For a person p in a frame, we denote the k-nearest neighbors as:

N (p, k) = {g_{1}, g_{2}, \dots, g_{k}}, | N (p, k) | = k

(5)

where g is the persons in the next frame,

g_{i}

is the i^th sample in the top k ranking list of p, and

| \cdot |

is the number of samples. If

g_{i}

is in the k-nearest neighbors of p, in turn, p should also be in the k-nearest neighbors of

g_{i}

if they are the same person, and the k-reciprocal neighbors [57] can be defined as:

R (p, k) = {g_{i} | (g_{i} \in N (p, k)) \land (p \in N (g_{i}, k))}

(6)

Persons in

R (p, k)

are potential positive samples. With a larger k, it is more likely that

R

contains the correct match, but it also brings more ambiguity into determining the corresponding identity. Because there is only one correct match in the next frame, we choose

k = 1

. If

| R (p, 1) | = 1

, we take it as a positive sample. In this way, some person associations will be missed (

| R (p, 1) | = 0

, no sample meets the condition), but the remaining association is more reliable. In our experiments, wrong associations with false supervision signals are more likely to cause model degeneration. Although we dropped some potentially available associations, in a real scenario, we can usually collect many unlabeled data, which is much less expensive than collecting labeled data, so plenty of reliable associations can be automatically generated, and this problem could be compensated.

4. Experiments

4.1. Datasets

For the cross-camera ReID task, we used three widely-used public datasets, Market-1501 [1], DukeMTMC-reID [7], and CUHK03 [6], while for the in-video ReID task, we used a new proposed in-video ReID dataset called PoseTrack-ReID.

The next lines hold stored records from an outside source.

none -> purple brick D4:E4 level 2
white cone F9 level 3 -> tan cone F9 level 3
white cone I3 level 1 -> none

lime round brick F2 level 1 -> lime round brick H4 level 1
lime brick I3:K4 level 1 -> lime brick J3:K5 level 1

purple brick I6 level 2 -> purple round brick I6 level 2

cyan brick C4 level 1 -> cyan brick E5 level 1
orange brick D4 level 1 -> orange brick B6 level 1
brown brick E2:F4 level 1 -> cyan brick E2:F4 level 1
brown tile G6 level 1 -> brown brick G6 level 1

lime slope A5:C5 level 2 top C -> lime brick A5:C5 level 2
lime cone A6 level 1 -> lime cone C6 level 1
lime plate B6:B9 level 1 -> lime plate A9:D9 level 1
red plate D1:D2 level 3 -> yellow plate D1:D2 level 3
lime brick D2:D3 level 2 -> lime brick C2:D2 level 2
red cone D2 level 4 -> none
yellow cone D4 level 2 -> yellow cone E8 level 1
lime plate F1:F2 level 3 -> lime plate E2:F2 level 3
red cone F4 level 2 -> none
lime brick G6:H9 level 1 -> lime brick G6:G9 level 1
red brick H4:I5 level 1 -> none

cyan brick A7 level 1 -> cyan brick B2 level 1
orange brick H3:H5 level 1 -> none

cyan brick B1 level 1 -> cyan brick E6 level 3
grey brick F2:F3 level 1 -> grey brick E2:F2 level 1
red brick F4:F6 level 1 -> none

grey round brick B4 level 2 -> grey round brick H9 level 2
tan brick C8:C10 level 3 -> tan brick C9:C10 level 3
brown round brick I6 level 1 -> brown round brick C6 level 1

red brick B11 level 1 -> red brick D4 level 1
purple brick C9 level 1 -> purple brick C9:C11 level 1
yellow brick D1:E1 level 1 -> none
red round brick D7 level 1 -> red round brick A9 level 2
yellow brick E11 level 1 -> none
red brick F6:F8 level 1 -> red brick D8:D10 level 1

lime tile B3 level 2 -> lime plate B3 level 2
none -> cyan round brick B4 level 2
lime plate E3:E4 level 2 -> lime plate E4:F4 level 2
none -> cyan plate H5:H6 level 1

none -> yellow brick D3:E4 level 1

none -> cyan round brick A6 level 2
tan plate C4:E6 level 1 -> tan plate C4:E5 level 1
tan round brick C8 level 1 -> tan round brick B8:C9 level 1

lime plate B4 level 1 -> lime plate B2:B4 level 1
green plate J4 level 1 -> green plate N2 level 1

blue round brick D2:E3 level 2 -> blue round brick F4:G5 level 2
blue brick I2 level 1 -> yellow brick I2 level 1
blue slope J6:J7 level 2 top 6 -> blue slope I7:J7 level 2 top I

Here is the introduction for the three public cross-camera ReID datasets:

Market-1501 was collected at Tsinghua University using 6 cameras. There were 1501 identities and 32,668 bounding box images in total. Those bounding box images had a fixed size of

128 \times 64

and were generated by a Deformable Part Model (DPM) [58] pedestrian detector.

DukeMTMC-reID is an image-based person re-identification based on the DukeMTMC dataset [8], in the format of the Market-1501 dataset. It crops pedestrian images from the videos every 120 frames, yielding in total 36,411 bounding boxes with IDs.

CUHK03 was proposed in [6], collecting images using 10 cameras. Each identity was observed by a pair of 2 cameras, and there were 1467 identities in all. Both DPM [58] detected and manually labeled bounding boxes were provided. We used the labeled version in this paper. A new recent protocol proposed in [57] was adopted in this paper with a fixed split for which 7368 images of 767 identities were used for training and 6728 of 700 identities were used for the testing.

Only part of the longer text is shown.